Our experience suggests that there is a powerful synergy between non-blocking synchronization and several good structuring techniques for the design and implementation of an operating system and supporting run-time libraries. Non-blocking synchronization significantly reduces the complexity and improves the performance of software in the signal-rich environment implemented by the Cache Kernel and supporting class libraries. Moreover, the structuring techniques we have used to achieve our overall system design goals facilitate implementing non-blocking synchronization. The biggest problem has been inadequate performance of the non-blocking synchronization instructions.
This work makes several contributions. First, we show that careful design and implementation of operating system software for efficiency, reliability and modularity makes implementing simple, efficient non-blocking synchronization far easier. In particular, type-stable memory (TSM), contention-minimizing data structuring and minimal inconsistency window structuring are important for all these reasons. These techniques are beneficial even with blocking synchronization and yet significantly reduce the complexity and improve the performance of non-blocking synchronization. Conversely, non-blocking synchronization has significant advantages in the signal-centric design of the Cache Kernel and its associated libraries, especially with the large amount of conventional operating system functionality that is implemented at the library, rather than kernel, level.
Second, we describe a number of techniques for implementing non-blocking synchronization using TSM, version numbers and DCAS. These techniques are simple to write, read, and understand, and perform well. in contrast to the CAS Our experience suggests that good DCAS support is sufficient for a practical non-blocking OS and run-time system implementation, and that single CAS is not sufficient. In fact, lack of efficient DCAS support in systems is a potential impediment to using our techniques.
Fortunately, our proposed hardware implementation indicates that it is feasible to implement efficient DCAS functionality in a modern processor with minimal additional complexity and full compatibility with the load-store architecture. The conditional load capability coupled to cache-based advisory locking further improves the hardware support, providing the advantages of locking in a lock-free implementation. The existence of software implementations of DCAS and contention reduction demonstrates that our approach is reasonable even on platforms lacking hardware support.
Efficiently supported DCAS would allow fully-synchronized standard libraries and operating system software to be portable across multiprocessors and uniprocessors without extra overhead or code complication. It would allow parallel architectures to use software developed for uniprocessors, relying on the (non-blocking) synchronization required for signals to handle serialization in the parallel processing context. This would significantly reduce the software bottleneck that has slowed the deployment of parallel processing to date.

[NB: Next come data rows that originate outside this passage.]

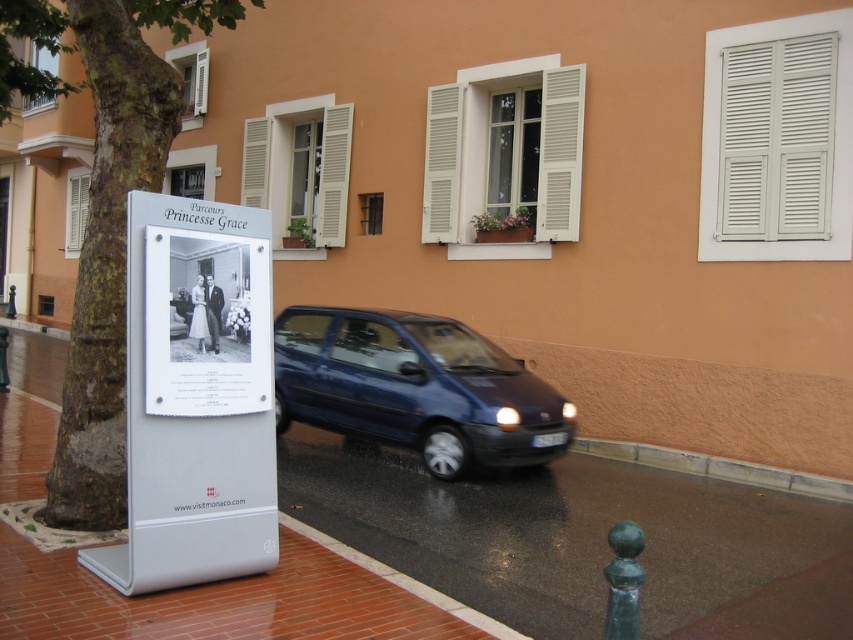
You are standing in front of the peach building and want to walk from point (677, 454) to point (454, 99). Which direction should you move in to get closer to your destination?

You should move to the left and slightly downward because point (454, 99) is located to the left and lower than point (677, 454).

You are a delivery person standing on the brick pavement at lower left and need to place a package on the white matte shutters at center. Can you reach the shutters from your current position without needing a ladder?

The brick pavement at lower left is shorter than the white matte shutters at center, so you would need a ladder to reach the shutters since they are higher up.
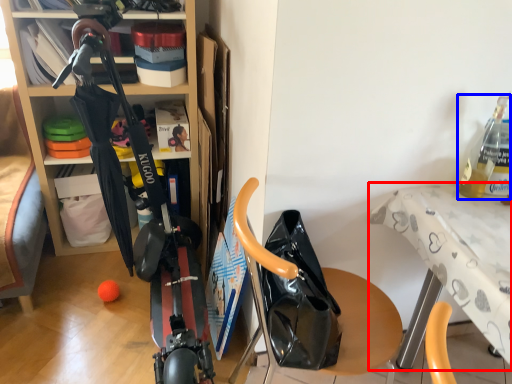
Question: Which object appears farthest to the camera in this image, table (highlighted by a red box) or bottle (highlighted by a blue box)?

Choices:
 (A) table
 (B) bottle

Answer: (B)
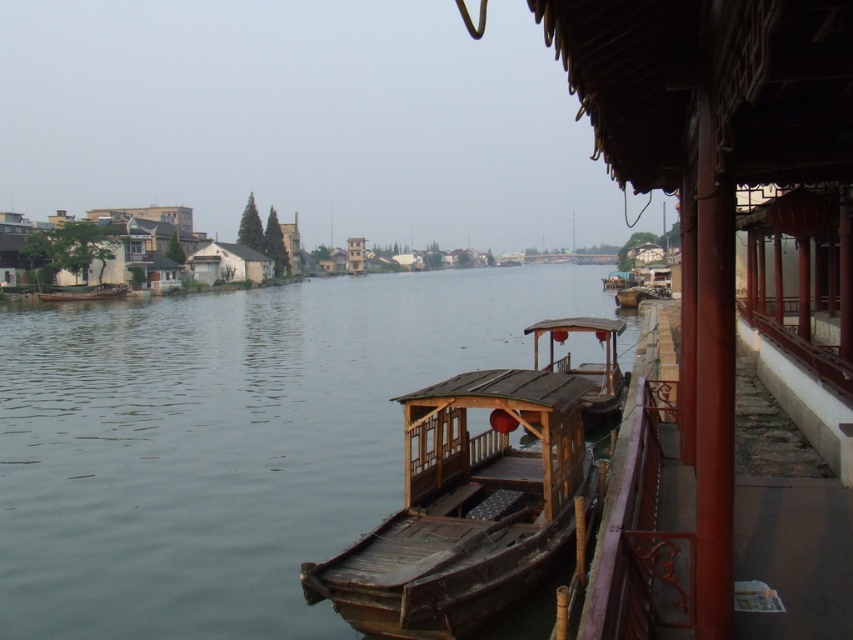
Question: Where is brown wooden boat at center located in relation to white matte hut at center in the image?

Choices:
 (A) left
 (B) right

Answer: (B)

Question: Is wooden boat at right to the left of wooden boat at center from the viewer's perspective?

Choices:
 (A) no
 (B) yes

Answer: (A)

Question: Estimate the real-world distances between objects in this image. Which object is closer to the white matte hut at center?

Choices:
 (A) brown wooden boat at center
 (B) wooden boat at center

Answer: (B)

Question: Which point is closer to the camera?

Choices:
 (A) wooden boat at center
 (B) brown wooden boat at center
 (C) white matte hut at center

Answer: (B)

Question: Is white matte hut at center smaller than wooden boat at center?

Choices:
 (A) yes
 (B) no

Answer: (B)

Question: Which point is farther from the camera taking this photo?

Choices:
 (A) click(x=102, y=288)
 (B) click(x=389, y=528)
 (C) click(x=305, y=397)
 (D) click(x=198, y=282)

Answer: (D)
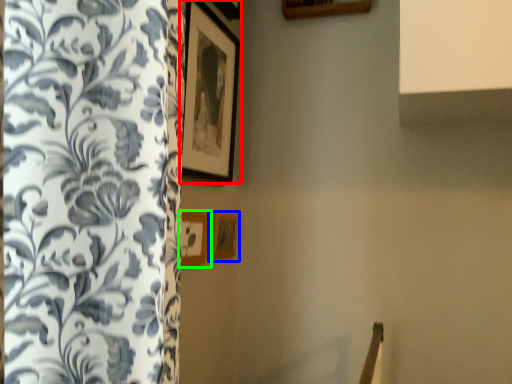
Question: Which is farther away from picture frame (highlighted by a red box)? picture frame (highlighted by a blue box) or picture frame (highlighted by a green box)?

Choices:
 (A) picture frame
 (B) picture frame

Answer: (A)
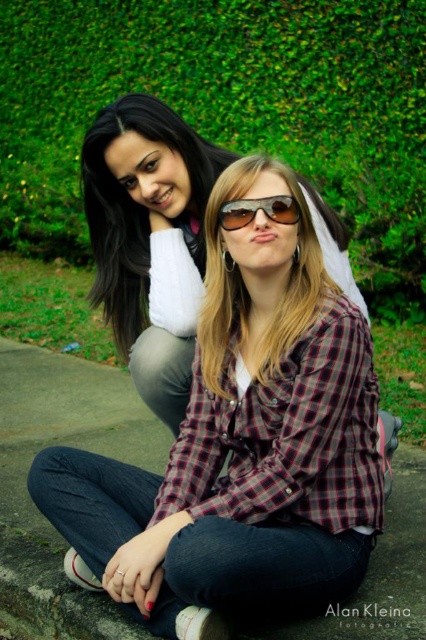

Further work is required to evaluate the merits of hardware support for DCAS versus various software alternatives, particularly for overall system performance. Further work is also required to validate our experience that DCAS is in fact adequate in practice. However, our experience to date convinces us that the non-blocking approach is an attractive and practical way to structure operating system software. Locks will become more problematic as signals are used more extensively in libraries, synchronization becomes finer grained, and as the cost of memory delays and descheduling become even higher relative to processor speed. We hope our work encourages additional efforts in this area.